- Exercise objective: Reproduce the part of the items that opens with the line containing "pose: elev=93.1 azim=305.6" and closes with the line containing "Dot at: (200, 166)", replacing every "roll" with "bank" and leaving everything else unchanged.

- Exercise materials:
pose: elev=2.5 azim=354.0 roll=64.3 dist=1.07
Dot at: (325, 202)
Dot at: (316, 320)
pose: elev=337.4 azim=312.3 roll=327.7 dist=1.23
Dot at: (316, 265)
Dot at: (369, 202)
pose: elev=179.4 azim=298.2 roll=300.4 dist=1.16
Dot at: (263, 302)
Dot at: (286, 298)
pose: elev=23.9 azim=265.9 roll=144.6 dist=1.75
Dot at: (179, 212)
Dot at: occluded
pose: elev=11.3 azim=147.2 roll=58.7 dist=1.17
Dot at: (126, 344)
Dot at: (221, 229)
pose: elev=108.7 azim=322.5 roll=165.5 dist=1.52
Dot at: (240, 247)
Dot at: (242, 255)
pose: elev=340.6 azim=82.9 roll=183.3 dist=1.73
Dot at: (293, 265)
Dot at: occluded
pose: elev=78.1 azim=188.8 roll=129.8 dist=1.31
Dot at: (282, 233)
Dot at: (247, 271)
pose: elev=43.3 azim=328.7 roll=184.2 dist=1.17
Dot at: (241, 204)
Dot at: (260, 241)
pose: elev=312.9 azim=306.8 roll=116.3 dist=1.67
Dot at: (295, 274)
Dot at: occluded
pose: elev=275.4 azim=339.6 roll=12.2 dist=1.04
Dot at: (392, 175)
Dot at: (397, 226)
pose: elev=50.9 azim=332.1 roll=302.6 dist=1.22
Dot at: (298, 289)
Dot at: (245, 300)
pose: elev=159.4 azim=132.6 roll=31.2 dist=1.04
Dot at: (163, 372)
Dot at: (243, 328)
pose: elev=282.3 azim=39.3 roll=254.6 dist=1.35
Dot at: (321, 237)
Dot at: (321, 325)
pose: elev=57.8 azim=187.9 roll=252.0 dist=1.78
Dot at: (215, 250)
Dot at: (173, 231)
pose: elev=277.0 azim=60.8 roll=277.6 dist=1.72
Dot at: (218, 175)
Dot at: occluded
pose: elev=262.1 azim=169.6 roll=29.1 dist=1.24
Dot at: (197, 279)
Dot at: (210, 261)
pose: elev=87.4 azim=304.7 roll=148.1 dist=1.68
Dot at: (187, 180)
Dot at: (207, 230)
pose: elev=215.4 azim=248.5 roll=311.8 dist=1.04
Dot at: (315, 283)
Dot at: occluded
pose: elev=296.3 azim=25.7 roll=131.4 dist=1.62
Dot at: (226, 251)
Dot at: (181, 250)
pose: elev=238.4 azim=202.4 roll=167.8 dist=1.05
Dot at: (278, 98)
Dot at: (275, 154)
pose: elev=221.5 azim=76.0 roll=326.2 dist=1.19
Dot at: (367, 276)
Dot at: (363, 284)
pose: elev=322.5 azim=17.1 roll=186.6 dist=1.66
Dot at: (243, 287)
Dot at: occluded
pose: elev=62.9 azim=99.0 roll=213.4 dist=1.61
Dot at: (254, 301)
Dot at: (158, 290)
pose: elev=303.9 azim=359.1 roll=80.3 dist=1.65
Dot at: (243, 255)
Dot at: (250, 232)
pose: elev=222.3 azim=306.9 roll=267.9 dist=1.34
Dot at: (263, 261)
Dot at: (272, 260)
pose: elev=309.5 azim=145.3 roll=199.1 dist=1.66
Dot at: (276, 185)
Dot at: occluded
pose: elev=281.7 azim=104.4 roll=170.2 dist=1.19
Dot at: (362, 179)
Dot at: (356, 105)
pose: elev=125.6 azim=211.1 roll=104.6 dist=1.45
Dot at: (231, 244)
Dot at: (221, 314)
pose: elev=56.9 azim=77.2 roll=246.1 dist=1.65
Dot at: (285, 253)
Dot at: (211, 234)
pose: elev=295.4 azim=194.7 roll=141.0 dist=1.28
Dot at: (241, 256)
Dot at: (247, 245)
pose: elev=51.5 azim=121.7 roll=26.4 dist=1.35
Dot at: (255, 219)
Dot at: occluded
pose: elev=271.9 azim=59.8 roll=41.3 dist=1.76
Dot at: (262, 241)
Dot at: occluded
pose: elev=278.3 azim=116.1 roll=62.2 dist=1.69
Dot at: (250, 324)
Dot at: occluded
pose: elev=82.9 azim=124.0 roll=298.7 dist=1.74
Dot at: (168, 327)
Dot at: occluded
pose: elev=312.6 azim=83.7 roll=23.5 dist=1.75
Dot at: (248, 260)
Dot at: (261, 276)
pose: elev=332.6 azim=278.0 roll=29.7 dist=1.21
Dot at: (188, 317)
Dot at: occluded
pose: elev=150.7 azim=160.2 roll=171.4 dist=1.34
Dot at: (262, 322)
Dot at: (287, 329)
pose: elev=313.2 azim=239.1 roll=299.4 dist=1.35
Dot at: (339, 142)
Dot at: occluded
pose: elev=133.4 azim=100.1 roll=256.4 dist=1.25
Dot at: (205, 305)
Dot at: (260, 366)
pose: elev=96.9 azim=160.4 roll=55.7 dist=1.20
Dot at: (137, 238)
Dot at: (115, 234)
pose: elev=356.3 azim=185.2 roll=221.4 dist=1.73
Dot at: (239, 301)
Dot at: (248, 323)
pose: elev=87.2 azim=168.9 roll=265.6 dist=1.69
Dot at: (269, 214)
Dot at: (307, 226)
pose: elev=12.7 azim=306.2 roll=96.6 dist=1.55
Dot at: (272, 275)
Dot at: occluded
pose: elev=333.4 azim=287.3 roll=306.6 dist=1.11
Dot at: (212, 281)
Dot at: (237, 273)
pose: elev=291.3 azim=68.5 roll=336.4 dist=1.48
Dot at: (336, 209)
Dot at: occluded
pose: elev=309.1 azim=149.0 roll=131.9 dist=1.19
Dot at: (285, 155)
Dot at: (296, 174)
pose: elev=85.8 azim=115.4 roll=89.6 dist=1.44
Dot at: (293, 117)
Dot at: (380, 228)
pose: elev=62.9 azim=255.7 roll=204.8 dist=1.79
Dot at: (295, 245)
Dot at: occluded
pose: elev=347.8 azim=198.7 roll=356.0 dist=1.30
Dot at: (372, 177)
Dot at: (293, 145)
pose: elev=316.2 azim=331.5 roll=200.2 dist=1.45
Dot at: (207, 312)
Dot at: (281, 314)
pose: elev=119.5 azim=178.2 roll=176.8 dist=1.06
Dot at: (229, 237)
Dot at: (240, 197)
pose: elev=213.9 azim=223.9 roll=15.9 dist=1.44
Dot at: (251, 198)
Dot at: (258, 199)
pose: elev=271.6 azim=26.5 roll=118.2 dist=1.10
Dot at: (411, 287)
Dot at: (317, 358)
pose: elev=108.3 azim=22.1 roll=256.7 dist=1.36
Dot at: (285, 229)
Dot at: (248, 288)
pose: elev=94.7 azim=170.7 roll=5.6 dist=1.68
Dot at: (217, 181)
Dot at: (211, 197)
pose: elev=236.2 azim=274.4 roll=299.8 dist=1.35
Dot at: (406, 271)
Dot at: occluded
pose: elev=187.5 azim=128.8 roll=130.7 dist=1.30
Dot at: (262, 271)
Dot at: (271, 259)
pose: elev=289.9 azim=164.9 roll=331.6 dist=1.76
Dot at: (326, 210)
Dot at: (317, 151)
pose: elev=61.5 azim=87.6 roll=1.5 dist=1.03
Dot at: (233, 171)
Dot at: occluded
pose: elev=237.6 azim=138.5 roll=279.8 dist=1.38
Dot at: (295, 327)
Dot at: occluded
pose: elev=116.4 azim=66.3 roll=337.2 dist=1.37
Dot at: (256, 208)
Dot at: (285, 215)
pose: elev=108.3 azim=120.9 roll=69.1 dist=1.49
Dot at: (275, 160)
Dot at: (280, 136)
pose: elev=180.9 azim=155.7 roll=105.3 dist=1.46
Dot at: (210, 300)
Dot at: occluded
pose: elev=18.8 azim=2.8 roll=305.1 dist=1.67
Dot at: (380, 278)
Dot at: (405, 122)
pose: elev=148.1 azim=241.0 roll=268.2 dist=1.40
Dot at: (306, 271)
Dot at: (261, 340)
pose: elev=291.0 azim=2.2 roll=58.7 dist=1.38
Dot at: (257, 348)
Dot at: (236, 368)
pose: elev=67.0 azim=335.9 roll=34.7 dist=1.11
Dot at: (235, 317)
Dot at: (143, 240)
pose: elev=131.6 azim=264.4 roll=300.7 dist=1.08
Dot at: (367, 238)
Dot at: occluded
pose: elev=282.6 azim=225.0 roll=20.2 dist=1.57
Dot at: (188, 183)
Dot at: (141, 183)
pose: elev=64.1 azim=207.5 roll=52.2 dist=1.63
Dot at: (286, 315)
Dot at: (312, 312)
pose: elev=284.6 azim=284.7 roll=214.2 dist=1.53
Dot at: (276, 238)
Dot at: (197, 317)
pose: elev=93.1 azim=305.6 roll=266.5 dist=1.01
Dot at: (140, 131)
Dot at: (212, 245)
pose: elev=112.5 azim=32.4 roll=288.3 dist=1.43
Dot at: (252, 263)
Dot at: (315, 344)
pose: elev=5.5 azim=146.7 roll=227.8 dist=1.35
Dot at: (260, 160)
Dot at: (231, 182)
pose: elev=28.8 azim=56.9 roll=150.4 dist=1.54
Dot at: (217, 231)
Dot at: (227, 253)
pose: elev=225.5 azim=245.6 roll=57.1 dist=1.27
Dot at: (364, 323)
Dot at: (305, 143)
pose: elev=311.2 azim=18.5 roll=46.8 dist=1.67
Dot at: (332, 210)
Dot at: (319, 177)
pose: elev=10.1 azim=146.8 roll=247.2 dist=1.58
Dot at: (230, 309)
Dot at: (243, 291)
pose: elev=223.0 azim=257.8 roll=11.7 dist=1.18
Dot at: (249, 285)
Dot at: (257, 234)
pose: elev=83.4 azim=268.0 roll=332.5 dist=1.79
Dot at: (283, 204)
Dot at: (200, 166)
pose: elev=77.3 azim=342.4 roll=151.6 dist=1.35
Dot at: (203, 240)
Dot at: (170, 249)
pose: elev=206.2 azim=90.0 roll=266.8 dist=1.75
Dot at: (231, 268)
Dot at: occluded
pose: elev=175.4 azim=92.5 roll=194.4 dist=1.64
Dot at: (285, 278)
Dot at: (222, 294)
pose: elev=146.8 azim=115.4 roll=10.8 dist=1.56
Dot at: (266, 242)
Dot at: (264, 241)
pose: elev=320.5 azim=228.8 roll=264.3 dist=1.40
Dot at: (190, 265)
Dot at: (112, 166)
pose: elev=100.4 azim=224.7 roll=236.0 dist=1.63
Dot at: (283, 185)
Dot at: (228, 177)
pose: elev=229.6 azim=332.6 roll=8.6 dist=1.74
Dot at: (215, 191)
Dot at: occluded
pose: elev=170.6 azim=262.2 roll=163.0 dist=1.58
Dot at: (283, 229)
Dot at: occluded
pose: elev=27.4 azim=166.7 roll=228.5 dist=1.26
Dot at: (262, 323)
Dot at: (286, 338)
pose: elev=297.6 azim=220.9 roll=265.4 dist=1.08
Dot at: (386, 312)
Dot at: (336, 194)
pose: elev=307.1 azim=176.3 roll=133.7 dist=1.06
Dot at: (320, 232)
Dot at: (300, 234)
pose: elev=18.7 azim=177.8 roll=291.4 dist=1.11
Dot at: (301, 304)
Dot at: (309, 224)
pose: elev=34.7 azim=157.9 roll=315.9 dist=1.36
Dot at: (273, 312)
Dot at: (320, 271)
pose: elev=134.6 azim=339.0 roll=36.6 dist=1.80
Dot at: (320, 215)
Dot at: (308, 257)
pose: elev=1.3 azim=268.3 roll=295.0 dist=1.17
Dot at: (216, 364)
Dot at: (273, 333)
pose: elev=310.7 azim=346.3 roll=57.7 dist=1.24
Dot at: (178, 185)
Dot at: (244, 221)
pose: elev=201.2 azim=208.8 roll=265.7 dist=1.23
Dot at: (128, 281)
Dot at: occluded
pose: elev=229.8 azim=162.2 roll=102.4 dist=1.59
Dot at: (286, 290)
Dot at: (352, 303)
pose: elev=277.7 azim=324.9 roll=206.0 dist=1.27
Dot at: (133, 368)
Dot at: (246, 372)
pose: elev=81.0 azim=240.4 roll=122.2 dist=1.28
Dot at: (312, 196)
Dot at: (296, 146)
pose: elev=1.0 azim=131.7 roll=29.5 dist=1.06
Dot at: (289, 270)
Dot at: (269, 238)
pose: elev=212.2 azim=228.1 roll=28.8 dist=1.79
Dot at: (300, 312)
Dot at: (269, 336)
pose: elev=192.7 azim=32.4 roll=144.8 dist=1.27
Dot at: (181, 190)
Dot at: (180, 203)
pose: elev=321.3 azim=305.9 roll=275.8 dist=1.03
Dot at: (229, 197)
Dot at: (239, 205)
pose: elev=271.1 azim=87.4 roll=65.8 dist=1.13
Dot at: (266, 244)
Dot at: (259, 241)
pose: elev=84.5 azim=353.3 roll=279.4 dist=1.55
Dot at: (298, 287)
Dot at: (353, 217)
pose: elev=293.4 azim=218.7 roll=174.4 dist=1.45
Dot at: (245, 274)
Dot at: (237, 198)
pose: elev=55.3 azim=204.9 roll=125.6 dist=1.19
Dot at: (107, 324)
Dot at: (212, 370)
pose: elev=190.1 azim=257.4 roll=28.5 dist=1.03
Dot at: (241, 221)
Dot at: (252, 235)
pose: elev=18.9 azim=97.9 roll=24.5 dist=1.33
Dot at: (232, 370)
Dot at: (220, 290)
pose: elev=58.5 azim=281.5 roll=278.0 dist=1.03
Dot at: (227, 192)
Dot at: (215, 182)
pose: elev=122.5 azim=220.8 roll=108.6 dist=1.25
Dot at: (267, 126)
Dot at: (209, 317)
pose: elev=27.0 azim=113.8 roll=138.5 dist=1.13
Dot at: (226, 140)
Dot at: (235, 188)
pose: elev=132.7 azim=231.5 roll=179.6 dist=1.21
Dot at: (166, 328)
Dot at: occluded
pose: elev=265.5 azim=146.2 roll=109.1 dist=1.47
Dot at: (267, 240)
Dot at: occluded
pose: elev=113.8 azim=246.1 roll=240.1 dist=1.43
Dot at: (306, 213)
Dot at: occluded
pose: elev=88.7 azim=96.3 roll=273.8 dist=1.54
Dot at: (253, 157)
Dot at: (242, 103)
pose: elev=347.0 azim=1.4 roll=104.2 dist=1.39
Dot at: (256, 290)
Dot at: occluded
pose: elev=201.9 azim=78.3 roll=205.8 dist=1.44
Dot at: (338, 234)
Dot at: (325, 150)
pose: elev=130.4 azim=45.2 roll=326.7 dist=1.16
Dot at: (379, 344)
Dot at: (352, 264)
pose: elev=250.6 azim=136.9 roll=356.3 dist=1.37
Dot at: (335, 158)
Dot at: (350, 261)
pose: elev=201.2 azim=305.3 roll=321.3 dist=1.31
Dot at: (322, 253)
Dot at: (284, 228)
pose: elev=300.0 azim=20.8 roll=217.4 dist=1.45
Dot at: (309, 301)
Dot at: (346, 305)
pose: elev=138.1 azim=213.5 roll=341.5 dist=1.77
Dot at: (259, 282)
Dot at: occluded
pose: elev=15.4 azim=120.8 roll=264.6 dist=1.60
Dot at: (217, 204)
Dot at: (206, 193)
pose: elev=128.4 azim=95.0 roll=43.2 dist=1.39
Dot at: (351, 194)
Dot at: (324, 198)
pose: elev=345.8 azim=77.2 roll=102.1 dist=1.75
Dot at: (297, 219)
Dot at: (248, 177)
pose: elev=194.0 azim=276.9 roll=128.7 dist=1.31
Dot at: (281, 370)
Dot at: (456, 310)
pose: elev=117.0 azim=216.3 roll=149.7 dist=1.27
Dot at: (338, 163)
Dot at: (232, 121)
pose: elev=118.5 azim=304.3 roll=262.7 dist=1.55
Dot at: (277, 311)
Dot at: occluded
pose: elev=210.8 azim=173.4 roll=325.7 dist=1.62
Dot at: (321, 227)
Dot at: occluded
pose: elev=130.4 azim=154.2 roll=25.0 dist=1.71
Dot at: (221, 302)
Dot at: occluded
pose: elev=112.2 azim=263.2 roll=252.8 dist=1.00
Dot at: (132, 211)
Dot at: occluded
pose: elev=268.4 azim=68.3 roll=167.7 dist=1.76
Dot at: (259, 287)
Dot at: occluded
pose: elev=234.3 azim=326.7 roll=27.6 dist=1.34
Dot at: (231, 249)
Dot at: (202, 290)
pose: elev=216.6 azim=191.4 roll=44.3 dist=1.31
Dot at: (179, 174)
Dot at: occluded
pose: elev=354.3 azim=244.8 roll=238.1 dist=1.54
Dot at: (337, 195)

- Response to this task:
pose: elev=93.1 azim=305.6 bank=266.5 dist=1.01
Dot at: (140, 131)
Dot at: (212, 245)
pose: elev=112.5 azim=32.4 bank=288.3 dist=1.43
Dot at: (252, 263)
Dot at: (315, 344)
pose: elev=5.5 azim=146.7 bank=227.8 dist=1.35
Dot at: (260, 160)
Dot at: (231, 182)
pose: elev=28.8 azim=56.9 bank=150.4 dist=1.54
Dot at: (217, 231)
Dot at: (227, 253)
pose: elev=225.5 azim=245.6 bank=57.1 dist=1.27
Dot at: (364, 323)
Dot at: (305, 143)
pose: elev=311.2 azim=18.5 bank=46.8 dist=1.67
Dot at: (332, 210)
Dot at: (319, 177)
pose: elev=10.1 azim=146.8 bank=247.2 dist=1.58
Dot at: (230, 309)
Dot at: (243, 291)
pose: elev=223.0 azim=257.8 bank=11.7 dist=1.18
Dot at: (249, 285)
Dot at: (257, 234)
pose: elev=83.4 azim=268.0 bank=332.5 dist=1.79
Dot at: (283, 204)
Dot at: (200, 166)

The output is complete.